Das deutsche Volk – Wer gehört dazu, und wer nicht?

Unter der Überschrift “ Wer ist das Volk – (Re)-Etablierung eines rassistischen Volksbegriffs durch die AfD“ schrieb Berkan Kaya am 26 August 2024 in einem Beitrag auf dem Verfassungsblog 

Der Begriff des Volkes ist zentral für unser Grundgesetz – und ist es auch seit jeher für rechte Parteien und Bewegungen. Auch die Funktionär*innen, Mitglieder und Anhänger*innen der „Alternative für Deutschland“ (AfD) beziehen sich immer wieder positiv auf den Begriff des Volkes und legen nahe, dass es ein „eigentliches“, über die Gemeinschaft aller Staatsangehörigen hinaus gehendes Volk gebe, das es zu erhalten gelte.

Das Grundgesetz zieht dem Volksbegriff allerdings Grenzen. Dass es tatsächliche Anhaltspunkte dafür gibt, dass die AfD diese Grenzen durch eine ethnisch-kulturelle Definition überschreitet, hat das OVG NRW kürzlich bestätigt. …

Nach Art. 20 Abs. 2 GG geht alle Staatsgewalt „vom Volke“ aus. Aus seiner Stellung und dem Normenzusammenhang leitet das Bundesverfassungsgericht ab, dass die Vorschrift selbst bestimmt, wer das Volk ist (BVerfGE 83, 37 (50 f.)): Es setzt sich zusammen aus allen deutschen Staatsangehörigen und jenen, die ihnen nach Art. 116 Abs. 1 GG gleichgestellt sind. ….

Das OVG NRW hat in seinem Verfahren zur Beobachtung des Bundesverbands der AfD durch das Bundesamt für Verfassungsschutz (BfV) als rechtsextremistischer Verdachtsfall festgestellt, dass tatsächliche Anhaltspunkte dafür vorliegen, dass die AfD Bestrebungen verfolgt, die gegen die fdGO gerichtet sind. …

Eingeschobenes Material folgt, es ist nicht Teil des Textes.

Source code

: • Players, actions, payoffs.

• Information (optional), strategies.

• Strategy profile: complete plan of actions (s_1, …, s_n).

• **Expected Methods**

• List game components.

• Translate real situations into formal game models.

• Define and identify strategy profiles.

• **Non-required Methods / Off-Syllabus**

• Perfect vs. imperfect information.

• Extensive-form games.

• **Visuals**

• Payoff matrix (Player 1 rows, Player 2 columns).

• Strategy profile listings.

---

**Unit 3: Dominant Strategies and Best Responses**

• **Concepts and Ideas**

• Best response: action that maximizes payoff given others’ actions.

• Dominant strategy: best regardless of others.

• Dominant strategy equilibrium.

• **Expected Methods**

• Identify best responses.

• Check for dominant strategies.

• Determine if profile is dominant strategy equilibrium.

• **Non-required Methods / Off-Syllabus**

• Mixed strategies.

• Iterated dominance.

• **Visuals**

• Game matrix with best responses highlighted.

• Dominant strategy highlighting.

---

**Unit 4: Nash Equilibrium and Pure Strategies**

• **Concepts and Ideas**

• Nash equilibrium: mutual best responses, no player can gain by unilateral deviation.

Insbesondere bestehe der begründete Verdacht, dass „es den politischen Zielsetzungen jedenfalls eines maßgeblichen Teils der [AfD] entspricht, deutschen Staatsangehörigen mit Migrationshintergrund nur einen rechtlich abgewerteten Status zuzuerkennen, weil zu ihren zentralen politischen Vorstellungen gehört, dass es eine von der Staatsangehörigkeit unabhängige ‘ethnisch-kulturelle‘ Volkszugehörigkeit gibt, die von entscheidender Bedeutung für die Bewahrung der deutschen Kultur und Identität ist und es deshalb rechtfertigt, bei rechtlichen Zuordnungen danach zu unterscheiden, ob und gegebenenfalls aus welchem Kulturraum deutsche Staatsangehörige oder deren Eltern zugewandert sind“ (OVG NRW Urt. v. 13.5.2024, S. 60 f., im folgenden OVG NRW). Diese Diskriminierung aufgrund der Abstammung nach Art. 3 Abs. 3 GG sei mit der Menschenwürdegarantie nicht vereinbar.2) 

Für diese Feststellung wertete das OVG NRW die über 10.000 Seiten umfassende Belegsammlung des BfV aus und stützte sich insbesondere auf Aussagen führender Parteifunktionär*innen. In ihrer „Erklärung zum deutschen Staatsvolk und zur deutschen Identität“die führende Parteimitglieder unterzeichneten, erklärt die AfD zu ihrem Ziel, dem deutschen Staatsvolk seine deutsche kulturelle Identität erhalten zu wollen. Das OVG NRW schließt aus der Erklärung, dass die AfD zwischen deutschen Staatsangehörigen unterscheidet, die „Träger der deutschen Kultur und Identität sind“ und solchen, die es nicht sind (OVG NRW, S. 63 f.). Sie sehe in der Zuwanderung eine unmittelbare Gefahr für den Bestand des deutschen Volkes, was insbesondere in den von Björn Höcke und anderen führenden Vertretern der AfD benutzten Begriffen wie „Umvolkung“, „Volkaustausch“ und „Volkstod“ deutlich werde.“ 

Der Hamburger Historiker Prof.Dr. Michael Wildt hat 2016 das sehr lesenswerte Buch „Volk, Volksgemeinschaft, AfD“ verfasst und darin einige Denktraditionen der Neuen Rechten zu untersucht. Von der Antike ausgehend skizziert Wildt die unterschiedlichen Konzepte und Konjunkturen des Volksbegriffs bis zur Gegenwart. Jörn Retterath stellte das Büchlein am 9.6.2017 in einer Rezension in H-Soz-Kult vor.